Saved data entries

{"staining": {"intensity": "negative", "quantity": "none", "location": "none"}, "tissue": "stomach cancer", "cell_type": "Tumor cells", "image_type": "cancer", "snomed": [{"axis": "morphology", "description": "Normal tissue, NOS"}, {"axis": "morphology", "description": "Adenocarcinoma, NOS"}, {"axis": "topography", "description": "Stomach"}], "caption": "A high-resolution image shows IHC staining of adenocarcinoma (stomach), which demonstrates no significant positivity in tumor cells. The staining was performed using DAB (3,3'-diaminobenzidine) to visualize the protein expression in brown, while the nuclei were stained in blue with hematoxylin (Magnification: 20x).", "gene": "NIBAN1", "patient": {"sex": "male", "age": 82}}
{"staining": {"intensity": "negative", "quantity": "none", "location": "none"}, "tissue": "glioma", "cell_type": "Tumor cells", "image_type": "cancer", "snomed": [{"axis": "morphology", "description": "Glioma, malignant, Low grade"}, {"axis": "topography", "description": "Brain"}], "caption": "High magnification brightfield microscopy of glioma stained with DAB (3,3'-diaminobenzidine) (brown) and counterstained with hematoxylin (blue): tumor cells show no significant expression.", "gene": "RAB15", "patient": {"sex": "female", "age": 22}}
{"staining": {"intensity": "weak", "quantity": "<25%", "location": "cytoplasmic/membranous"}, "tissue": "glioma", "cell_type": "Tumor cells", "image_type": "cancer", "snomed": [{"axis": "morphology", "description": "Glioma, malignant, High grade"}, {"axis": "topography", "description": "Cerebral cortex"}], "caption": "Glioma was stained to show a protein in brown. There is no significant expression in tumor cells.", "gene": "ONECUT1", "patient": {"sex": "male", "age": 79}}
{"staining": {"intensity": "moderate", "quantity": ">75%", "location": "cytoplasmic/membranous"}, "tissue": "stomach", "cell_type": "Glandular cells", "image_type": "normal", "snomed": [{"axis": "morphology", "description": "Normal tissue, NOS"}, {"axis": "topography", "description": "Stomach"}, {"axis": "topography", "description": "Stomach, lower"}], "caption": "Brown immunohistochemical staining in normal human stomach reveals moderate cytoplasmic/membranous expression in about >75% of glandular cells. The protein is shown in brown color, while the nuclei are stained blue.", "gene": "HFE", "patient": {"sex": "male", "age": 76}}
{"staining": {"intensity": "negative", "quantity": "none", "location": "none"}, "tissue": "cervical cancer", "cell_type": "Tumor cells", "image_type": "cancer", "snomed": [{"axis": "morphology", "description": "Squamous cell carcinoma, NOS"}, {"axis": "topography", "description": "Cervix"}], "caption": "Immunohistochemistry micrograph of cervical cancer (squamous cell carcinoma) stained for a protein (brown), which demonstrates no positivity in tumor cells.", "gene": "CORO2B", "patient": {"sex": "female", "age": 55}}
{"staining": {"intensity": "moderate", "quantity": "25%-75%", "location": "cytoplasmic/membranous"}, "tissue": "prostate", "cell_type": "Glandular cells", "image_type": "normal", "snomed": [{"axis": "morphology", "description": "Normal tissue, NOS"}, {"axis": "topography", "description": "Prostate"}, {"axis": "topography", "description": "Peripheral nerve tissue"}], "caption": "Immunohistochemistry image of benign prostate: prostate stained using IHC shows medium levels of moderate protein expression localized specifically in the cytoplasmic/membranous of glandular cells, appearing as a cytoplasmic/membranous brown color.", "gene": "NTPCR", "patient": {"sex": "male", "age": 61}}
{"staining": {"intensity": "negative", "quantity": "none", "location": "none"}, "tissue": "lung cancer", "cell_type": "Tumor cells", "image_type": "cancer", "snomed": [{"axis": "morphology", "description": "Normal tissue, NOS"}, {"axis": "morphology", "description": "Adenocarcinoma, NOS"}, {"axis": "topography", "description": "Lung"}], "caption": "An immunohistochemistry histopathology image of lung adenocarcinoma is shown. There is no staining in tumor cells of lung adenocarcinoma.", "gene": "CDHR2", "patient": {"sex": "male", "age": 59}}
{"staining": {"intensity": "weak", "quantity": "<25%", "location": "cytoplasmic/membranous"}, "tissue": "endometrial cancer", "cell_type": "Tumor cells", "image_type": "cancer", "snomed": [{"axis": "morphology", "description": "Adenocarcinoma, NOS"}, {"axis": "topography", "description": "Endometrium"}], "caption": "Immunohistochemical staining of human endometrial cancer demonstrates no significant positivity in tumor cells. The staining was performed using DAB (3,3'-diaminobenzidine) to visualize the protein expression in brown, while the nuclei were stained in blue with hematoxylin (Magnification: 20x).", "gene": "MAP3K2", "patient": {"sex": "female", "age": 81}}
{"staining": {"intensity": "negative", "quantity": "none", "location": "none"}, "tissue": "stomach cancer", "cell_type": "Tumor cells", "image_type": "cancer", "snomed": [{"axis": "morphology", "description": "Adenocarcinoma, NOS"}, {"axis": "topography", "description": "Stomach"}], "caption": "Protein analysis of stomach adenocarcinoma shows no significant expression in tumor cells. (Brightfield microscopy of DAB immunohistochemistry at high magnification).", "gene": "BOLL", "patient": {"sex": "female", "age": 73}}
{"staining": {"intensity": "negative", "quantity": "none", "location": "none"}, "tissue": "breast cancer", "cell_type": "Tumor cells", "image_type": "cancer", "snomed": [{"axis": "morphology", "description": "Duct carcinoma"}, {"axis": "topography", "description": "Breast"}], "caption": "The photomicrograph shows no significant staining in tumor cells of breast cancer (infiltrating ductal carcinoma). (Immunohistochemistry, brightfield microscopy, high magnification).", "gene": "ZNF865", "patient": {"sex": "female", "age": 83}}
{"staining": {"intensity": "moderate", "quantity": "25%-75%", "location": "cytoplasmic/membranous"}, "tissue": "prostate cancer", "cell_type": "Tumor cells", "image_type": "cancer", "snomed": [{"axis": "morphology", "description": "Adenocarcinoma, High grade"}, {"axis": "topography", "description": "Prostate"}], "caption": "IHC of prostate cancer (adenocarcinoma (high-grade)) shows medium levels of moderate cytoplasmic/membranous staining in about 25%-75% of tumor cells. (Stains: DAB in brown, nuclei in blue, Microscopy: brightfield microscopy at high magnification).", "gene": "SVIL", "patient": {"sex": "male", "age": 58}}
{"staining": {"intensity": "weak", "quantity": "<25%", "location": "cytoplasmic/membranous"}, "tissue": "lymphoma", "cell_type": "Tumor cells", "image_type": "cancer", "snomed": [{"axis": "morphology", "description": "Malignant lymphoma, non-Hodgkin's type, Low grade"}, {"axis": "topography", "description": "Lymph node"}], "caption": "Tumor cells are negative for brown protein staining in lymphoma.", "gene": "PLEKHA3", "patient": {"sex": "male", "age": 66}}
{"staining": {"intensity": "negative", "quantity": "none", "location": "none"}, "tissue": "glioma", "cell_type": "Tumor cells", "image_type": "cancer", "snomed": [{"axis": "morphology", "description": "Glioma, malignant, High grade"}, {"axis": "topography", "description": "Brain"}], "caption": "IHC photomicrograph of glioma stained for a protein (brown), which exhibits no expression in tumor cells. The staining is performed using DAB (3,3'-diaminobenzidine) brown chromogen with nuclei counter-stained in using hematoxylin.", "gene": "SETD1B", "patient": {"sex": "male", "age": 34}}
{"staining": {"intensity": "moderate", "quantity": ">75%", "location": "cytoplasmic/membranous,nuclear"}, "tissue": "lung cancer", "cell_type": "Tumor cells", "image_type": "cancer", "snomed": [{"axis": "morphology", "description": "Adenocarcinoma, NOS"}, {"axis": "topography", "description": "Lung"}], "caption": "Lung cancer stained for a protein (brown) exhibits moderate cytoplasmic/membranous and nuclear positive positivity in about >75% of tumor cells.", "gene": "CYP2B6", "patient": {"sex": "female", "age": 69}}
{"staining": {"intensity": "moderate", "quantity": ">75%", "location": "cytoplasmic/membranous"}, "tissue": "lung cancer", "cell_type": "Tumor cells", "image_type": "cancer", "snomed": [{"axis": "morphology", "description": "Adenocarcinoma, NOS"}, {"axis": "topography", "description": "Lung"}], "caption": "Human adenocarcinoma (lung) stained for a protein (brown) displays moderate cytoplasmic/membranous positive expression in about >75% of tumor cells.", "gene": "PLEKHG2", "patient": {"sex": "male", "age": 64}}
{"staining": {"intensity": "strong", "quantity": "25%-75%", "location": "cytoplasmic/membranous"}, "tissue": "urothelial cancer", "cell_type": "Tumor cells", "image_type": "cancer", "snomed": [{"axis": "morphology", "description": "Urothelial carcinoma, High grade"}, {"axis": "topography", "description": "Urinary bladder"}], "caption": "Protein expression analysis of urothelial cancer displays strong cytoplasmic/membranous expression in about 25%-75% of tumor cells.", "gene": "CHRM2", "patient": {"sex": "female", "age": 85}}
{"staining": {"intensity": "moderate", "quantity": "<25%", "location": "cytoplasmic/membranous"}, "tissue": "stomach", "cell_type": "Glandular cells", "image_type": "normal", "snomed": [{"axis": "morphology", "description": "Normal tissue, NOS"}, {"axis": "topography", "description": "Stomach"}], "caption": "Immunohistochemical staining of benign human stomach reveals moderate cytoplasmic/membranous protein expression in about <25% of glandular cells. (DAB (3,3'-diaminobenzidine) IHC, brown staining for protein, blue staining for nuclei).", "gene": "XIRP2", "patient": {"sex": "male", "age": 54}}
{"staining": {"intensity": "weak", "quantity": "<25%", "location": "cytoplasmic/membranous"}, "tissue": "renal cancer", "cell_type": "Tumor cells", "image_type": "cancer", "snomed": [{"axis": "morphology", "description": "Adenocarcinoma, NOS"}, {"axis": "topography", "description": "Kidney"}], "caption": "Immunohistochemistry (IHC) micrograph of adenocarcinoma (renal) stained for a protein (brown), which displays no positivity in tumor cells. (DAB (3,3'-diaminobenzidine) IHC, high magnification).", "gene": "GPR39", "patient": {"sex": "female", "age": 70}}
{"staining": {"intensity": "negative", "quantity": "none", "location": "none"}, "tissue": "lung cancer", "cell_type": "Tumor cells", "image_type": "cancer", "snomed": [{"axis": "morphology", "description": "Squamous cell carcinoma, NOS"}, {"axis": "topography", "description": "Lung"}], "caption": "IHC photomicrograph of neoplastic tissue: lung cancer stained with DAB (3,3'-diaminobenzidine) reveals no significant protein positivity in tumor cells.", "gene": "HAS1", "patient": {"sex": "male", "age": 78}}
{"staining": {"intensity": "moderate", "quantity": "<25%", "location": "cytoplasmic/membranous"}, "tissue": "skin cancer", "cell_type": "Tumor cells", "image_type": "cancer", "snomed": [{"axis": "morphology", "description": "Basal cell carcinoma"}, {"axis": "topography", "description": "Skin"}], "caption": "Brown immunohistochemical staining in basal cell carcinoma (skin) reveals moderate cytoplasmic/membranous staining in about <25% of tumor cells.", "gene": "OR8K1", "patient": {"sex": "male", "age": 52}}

## YOUR TASK
Work out how many lines in the entries contain the string "performed", then reply with that number and nothing more.

## SOLUTION TO THIS EXERCISE
3